The city is also not to blame for no one wanting a new landfill to open in their backyard which is making existing landfill space more expensive. It is also costs to pay workers as well as purchase and maintain trucks. And no, the refuse collectors are not overpaid.

The city deserves credit for getting ahead of the curve with the food waste to compressed gas program that is now being put in place. It will not only avoid costly landfilling of food waste that Sacramento has mandated must stop in the coming years but it will essentially use food waste to power the City of Manteca’s refuse truck fleet.

Garbage collection —along with safe water flowing from the tap and flushing toilets — is something we not only take for granted but we get irked when there is a price increase. Yet compared to what benefits we derive from the three municipal services we are still getting the bargain of the century. The lack of wastewater treatment systems allowed illness to spread. Drinking water was also a source of a lot of illness. And unsanitary disposal of garbage helped rodents multiply, helped spread disease, and made for unpleasant smells and sights.

Arguably the three most critical advances for prolonging life and improving health are strides we’ve made with wastewater treatment, safe drinking water, and solid waste management.
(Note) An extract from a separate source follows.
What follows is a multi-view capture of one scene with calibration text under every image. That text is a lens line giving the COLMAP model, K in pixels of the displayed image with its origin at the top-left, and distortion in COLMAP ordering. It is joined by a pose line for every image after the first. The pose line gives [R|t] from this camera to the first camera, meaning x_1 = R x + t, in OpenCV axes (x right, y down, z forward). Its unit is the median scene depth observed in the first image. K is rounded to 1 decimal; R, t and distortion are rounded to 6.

Our behavior arguably is much more expensive than the rates cities charge for basic services.

We buy bottled water for drinking that ounce for ounce is 600 times more expensive than tap water. We send things down our drain (think garbage disposal) and flush things down or toilet (think hygiene products and baby wipes) that play havoc with the wastewater treatment process and forces more advanced and expensive treatment. Many of us toss CRV bottles we pay an extra nickel to buy instead of taking them to a redemption center. A typical household of three could “get back” $180 annually from redeeming CRVs or enough to cover the cost for five months of getting the 96-gallon cart service from the City of Manteca.

That said most of us aren’t going to be thinking that when we’re cursing the city for coming up with the most cost effective solution to circumstances that forced the burying of recyclables. By separating the “new garbage” that some recyclables have become as they are now worthless from recyclables that still have value, the city is averting a major rate increase that could have been a much as 50 percent above what people are now paying for garbage  service.
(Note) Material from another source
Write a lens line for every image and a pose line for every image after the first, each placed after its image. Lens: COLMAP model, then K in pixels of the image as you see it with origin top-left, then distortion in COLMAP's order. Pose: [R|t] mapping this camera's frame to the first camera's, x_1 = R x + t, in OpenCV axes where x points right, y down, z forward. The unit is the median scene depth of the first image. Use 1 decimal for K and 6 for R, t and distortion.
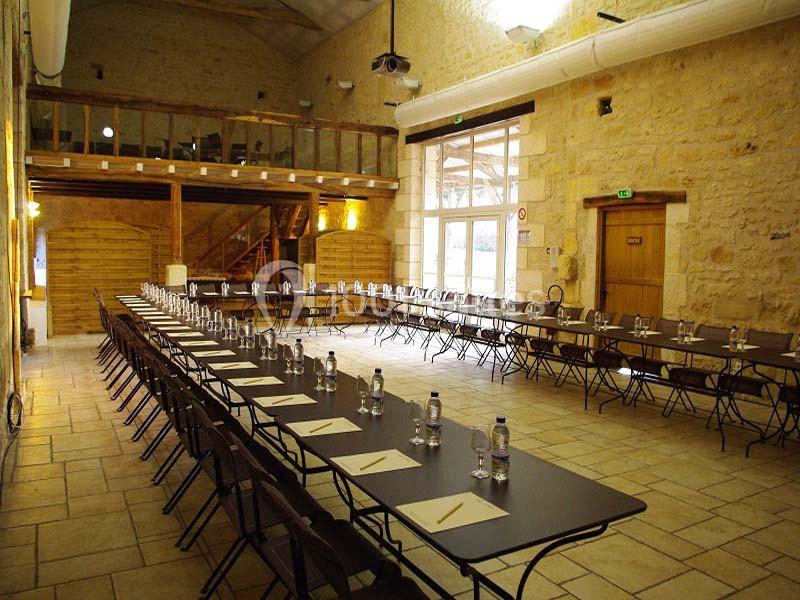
lens RADIAL K [[635.1, 0, 404.6], [0, 635.1, 321.8], [0, 0, 1]] dist [-0.064553, 0.012125]
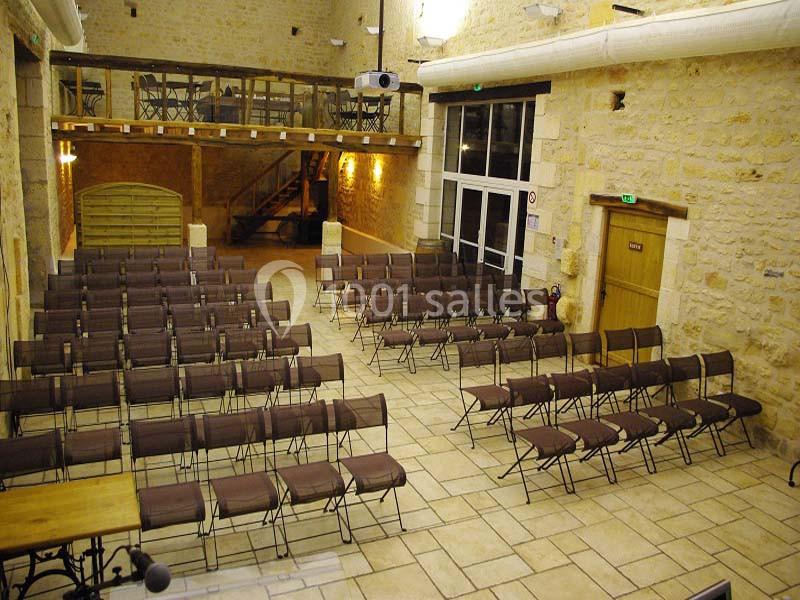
lens RADIAL K [[635.1, 0, 399.3], [0, 635.1, 302.6], [0, 0, 1]] dist [-0.064553, 0.012125]
pose [[0.994255, 0.053168, -0.092902, 0.102166], [-0.040786, 0.990618, 0.130432, -0.162924], [0.098965, -0.125894, 0.987095, -0.005654]]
However to handle more garbage due to the need to toss out recyclable items that no longer can be recycled  many of us will need to change-out  brown carts for larger ones if we are unable to squeeze what once was recyclable into them. Although it is not a rate increase per se, it is an increase in costs. Going from a 32-gallon cart to a 64-gallon will cost $21.60 a year. It will cost $20.28 a year to go from 64-gallon to 96-gallon and $41.88 to go from a 32 gallon to 96 gallon. Those who are already at 96 gallons and are forced to add another brown cart will be paying $380.64 more a year. That is before rate increases already programmed to go into place annually on Jan. 1 through 2021.

Then there is the change-out charge for carts that is $51.75 per can. That charge is based on the cost of sending a city worker currently to a handful of addresses each week, if that, to deliver and collect carts.

The city should waive that $51.75 charge per cart change-out now through mid-January giving households in the December utility billing a chance to sign up for a change out before the end of the year. That way the city can change out all addresses at one time that request them in a block during the last two weeks of January.

That would drastically slice the delivery cost. To reduce the costs of new carts, the city could order brown lids to replace blue lids on blue carts.

Given the current rate increase being implemented did not take into account some grants the city obtained for the food waste to fuel conversion, there should be cushion in the solid waste budget to offset a temporary free change-out.

Waiving the $51.75 change-out charge will make the medicine for our recycling ills go down a little bit easier.